The higher incidence of European populations directly correlated with the repeat size greater than 19 which is seen in these populations and due to higher CTG repeat the risk ratio is also higher [29]. For an example, the study performed in ref. [30]. In the samples of DM1, the higher incidence of DM1 falls in the category of E2 (50% had 200- 700 CTG repeat) and E3 (27% had >700 repeat) [30]. In case of Indian population, the severity score ranging from 8 to 38 (while the severity score range is 0-70) suggesting a mild to moderate severity. The studies from NIMHANS (Bangalore, South India) [28] and Saha Institute of Nuclear Physics, Calcutta (East India) [31] reported that the frequency of CTG repeat greater than 19 was very low. This could explain the relatively low incidences of the disease in our population as the tool of such alleles, from which expansions are thought to occur, are less frequent. Our study from SGPGIMS, Lucknow (North India) had same concordance with the above findings.

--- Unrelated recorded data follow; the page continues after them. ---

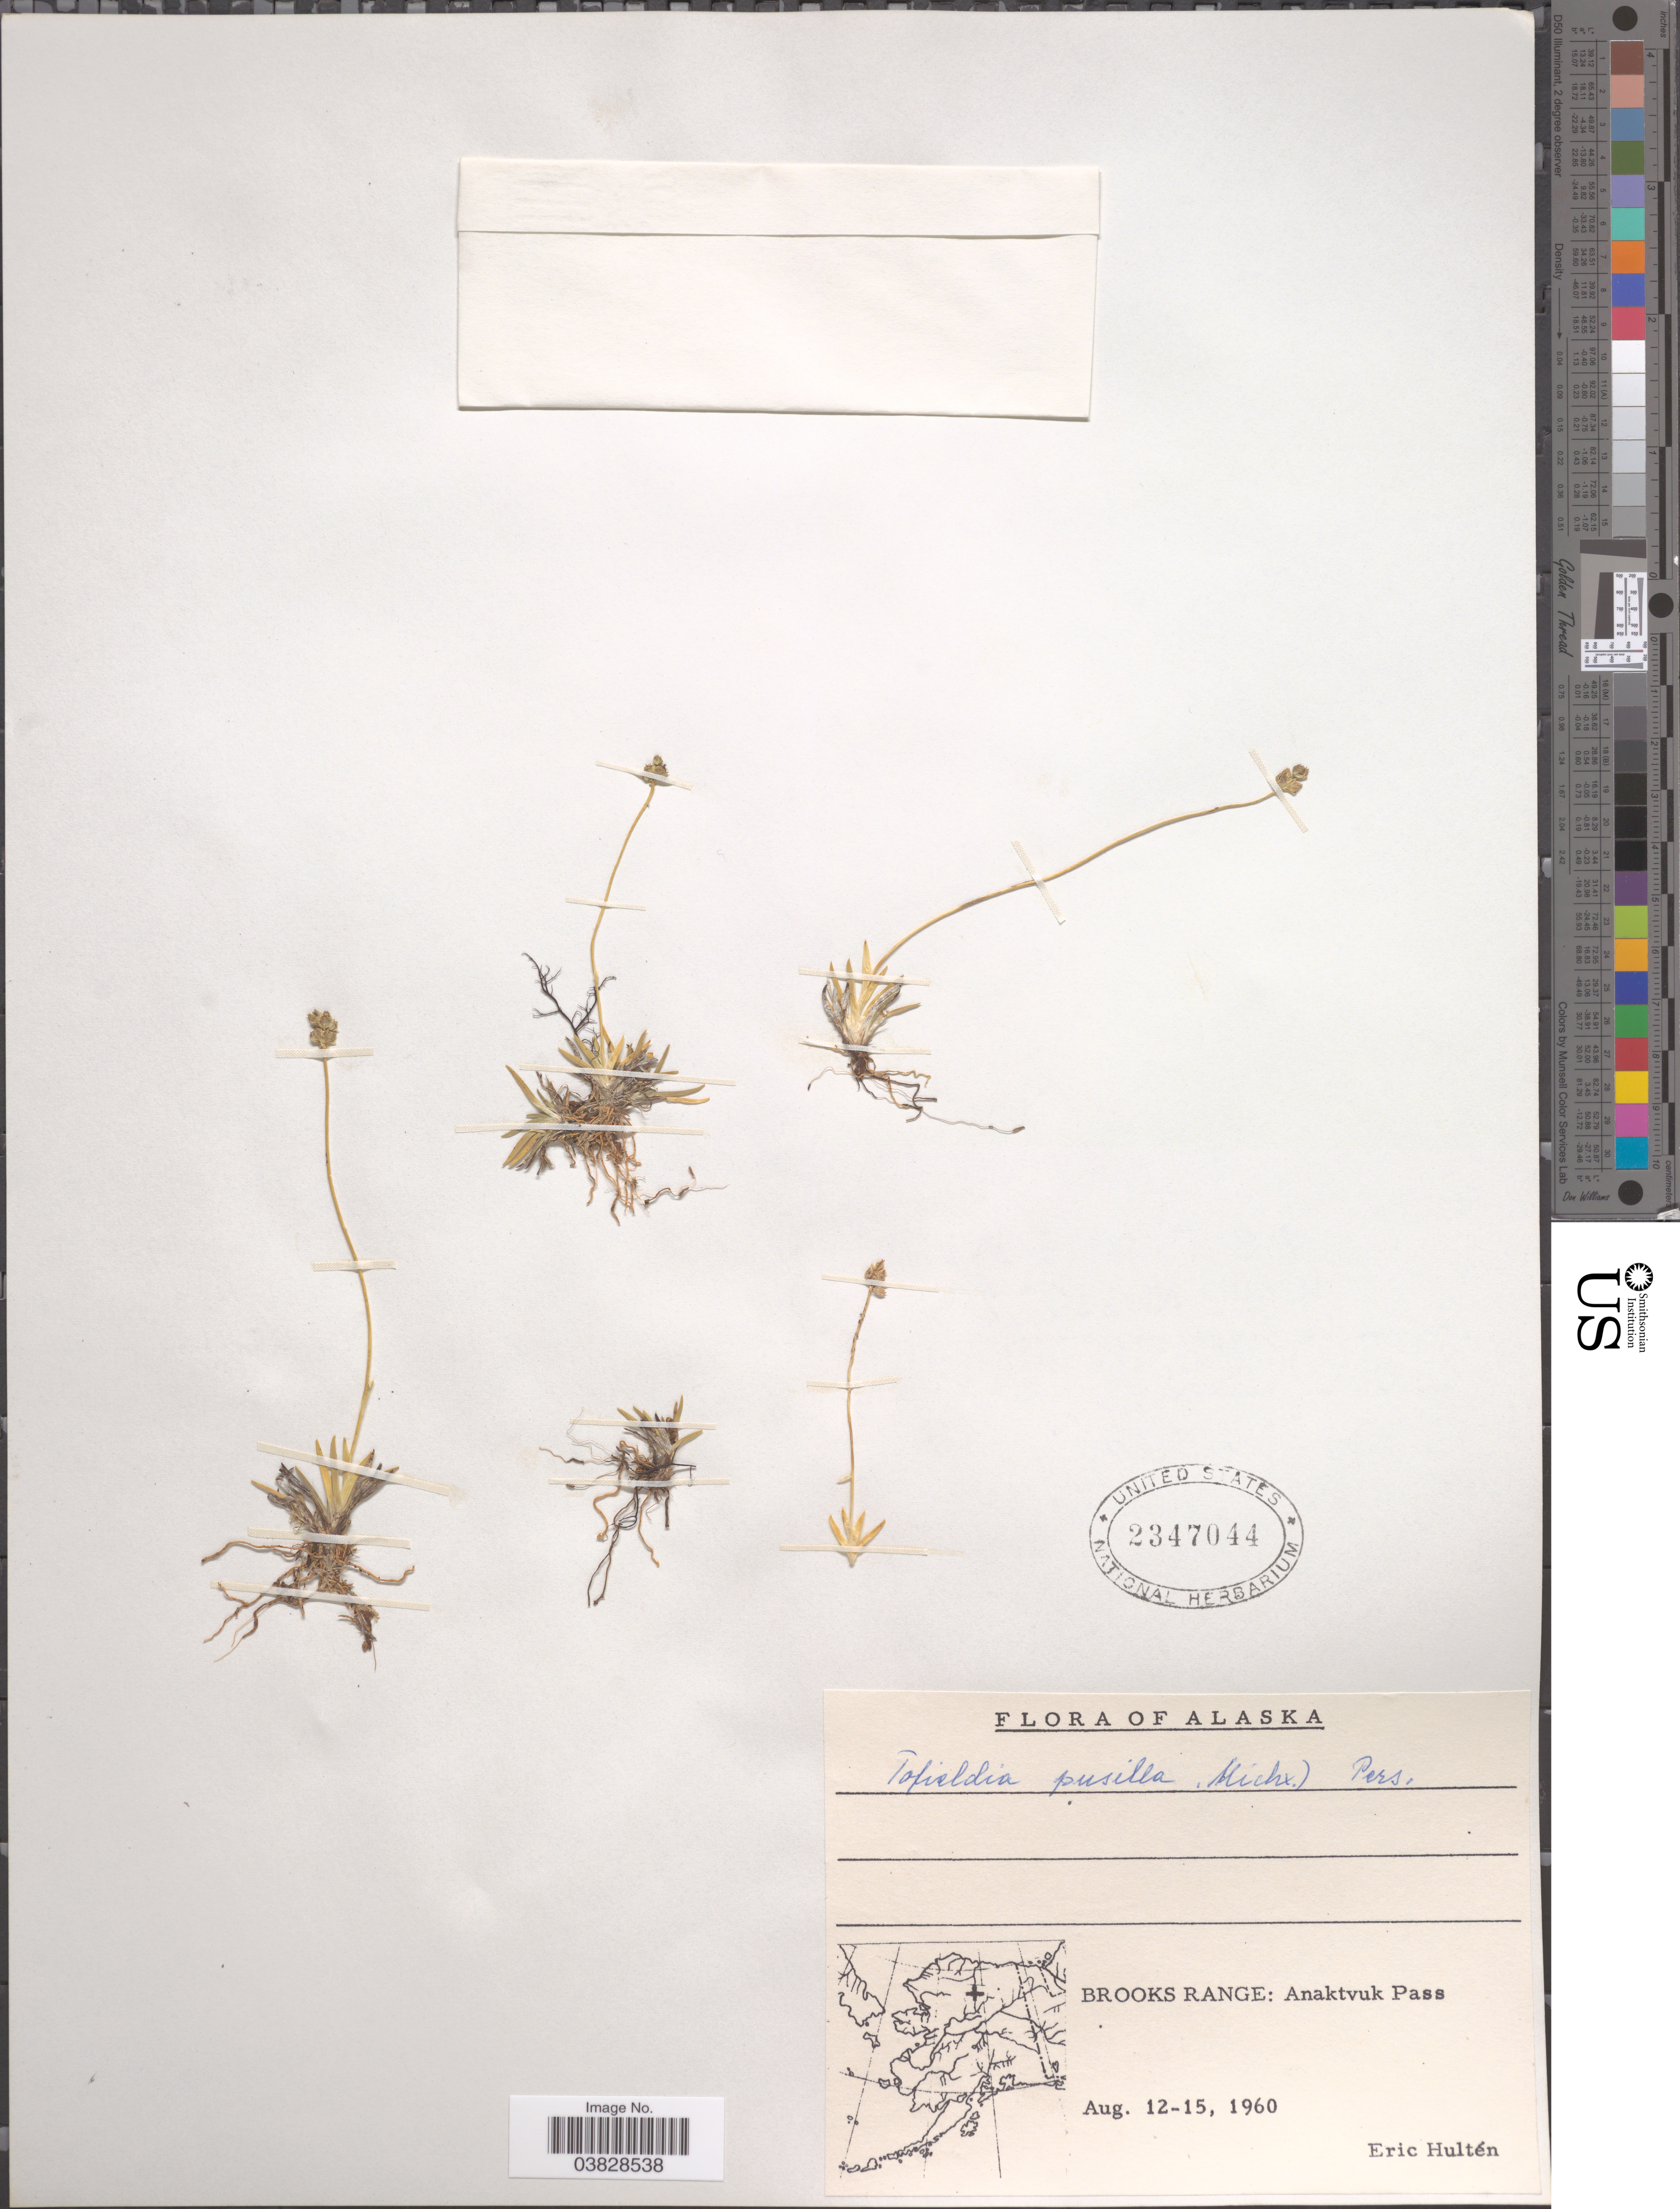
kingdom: Plantae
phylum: Tracheophyta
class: Liliopsida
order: Alismatales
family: Tofieldiaceae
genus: Tofieldia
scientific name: Tofieldia pusilla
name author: (Michx.) Pers.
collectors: E. G. Hultén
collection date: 1960-08-12/1960-08-15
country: United States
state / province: Alaska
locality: Brooks Range: Anaktvuk Pass.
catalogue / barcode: US 2347044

Various published reports explain the frequency of expanded CTG repeat alleles (>19) in population of Europe, United States, Canada, or Japan [32-34] but there were very few reports from South America (eg. Canada). In Brazil, ethnic variability exists due to migrations from European and African populations, this migration having occurred mainly during the post-colonization period. According to ref. [35], 58% of the immigrants who arrived in Brazil between 1500 and 1972 were Europeans, 40% Africans and 2% Asiatics. Alleles with more than 18 repeats were found equally frequently in Rio de Janeiro (RJ) Brazilians (7.69%) and other European populations (7.63%) [24,36].
The similar allele profile between Europeans and RJ-Brazilians, especially as regards the risk alleles (8% for the Europeans and 7% for the RJ-Brazilians), suggests a high prevalence of DM occurs in Rio de Janeiro, but until now few clinical reports of this disease have been described in this city.
In conclusion, there is a vast ethnic variation in frequency of DMPK gene of different population of DM1, and expanded CTG repeat alleles as well as associated risk.
Authors are thankful to Sanjay Gandhi Post Graduate institute of Medical Sciences (SGPGIMS), Lucknow (Uttar Pradesh, INDIA) and Department of Biotechnology (DBT), New Delhi, India for providing infrastructure facilities. Ashok Kumar is thankful to DBT, New Delhi for his fellowship (DBT-JRF: 2009-10/515).
The authors report no conflicts of interest. The authors alone are responsible for the content and writing of the paper.